▸ **WORK TO COMPLETE**
Here are the records. Write out exactly the lines between the one holding "desk lamp: present" and the one holding "vase: present [578,227,673,458]", inclusive.

════════

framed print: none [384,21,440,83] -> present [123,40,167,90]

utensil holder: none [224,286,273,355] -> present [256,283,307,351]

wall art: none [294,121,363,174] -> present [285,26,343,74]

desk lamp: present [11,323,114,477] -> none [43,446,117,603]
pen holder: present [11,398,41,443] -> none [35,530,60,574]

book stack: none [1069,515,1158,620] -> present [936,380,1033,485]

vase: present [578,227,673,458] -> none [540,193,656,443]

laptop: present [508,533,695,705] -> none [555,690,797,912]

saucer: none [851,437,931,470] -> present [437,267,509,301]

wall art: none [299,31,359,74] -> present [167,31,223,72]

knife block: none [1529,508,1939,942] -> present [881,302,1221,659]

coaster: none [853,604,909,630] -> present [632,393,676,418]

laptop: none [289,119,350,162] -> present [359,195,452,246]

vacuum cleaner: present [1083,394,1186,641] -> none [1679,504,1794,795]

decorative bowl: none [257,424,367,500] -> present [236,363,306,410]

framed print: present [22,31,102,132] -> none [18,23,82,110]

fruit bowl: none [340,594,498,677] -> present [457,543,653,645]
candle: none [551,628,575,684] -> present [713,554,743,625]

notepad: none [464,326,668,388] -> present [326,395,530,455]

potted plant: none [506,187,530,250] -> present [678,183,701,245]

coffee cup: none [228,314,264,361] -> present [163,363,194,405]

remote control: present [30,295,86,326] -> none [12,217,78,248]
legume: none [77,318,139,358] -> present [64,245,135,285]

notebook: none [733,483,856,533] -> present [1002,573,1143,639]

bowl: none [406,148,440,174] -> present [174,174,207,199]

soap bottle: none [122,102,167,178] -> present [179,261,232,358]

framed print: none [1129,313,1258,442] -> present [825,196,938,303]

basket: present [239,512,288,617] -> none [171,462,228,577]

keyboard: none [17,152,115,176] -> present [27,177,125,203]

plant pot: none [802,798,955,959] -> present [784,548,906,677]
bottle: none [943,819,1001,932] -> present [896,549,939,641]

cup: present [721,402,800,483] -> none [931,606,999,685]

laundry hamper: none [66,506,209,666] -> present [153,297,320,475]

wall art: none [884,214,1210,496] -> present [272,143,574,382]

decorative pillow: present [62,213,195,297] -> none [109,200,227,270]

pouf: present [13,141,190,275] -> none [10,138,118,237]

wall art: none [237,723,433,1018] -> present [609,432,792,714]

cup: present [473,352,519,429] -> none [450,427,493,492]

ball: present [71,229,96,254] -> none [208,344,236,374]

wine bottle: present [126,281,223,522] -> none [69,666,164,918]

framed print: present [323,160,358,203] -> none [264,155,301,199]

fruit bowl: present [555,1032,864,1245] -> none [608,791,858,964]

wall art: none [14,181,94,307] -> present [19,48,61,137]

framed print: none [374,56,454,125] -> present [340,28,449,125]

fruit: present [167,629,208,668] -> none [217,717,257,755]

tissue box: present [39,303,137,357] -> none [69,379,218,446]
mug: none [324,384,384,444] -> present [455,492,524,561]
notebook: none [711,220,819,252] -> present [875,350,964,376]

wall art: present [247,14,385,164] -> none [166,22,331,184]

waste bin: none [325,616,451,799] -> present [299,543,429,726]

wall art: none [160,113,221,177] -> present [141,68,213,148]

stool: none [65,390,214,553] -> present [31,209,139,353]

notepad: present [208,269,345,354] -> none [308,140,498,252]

════════

▸ **WORKED SOLUTION**
desk lamp: present [11,323,114,477] -> none [43,446,117,603]
pen holder: present [11,398,41,443] -> none [35,530,60,574]

book stack: none [1069,515,1158,620] -> present [936,380,1033,485]

vase: present [578,227,673,458] -> none [540,193,656,443]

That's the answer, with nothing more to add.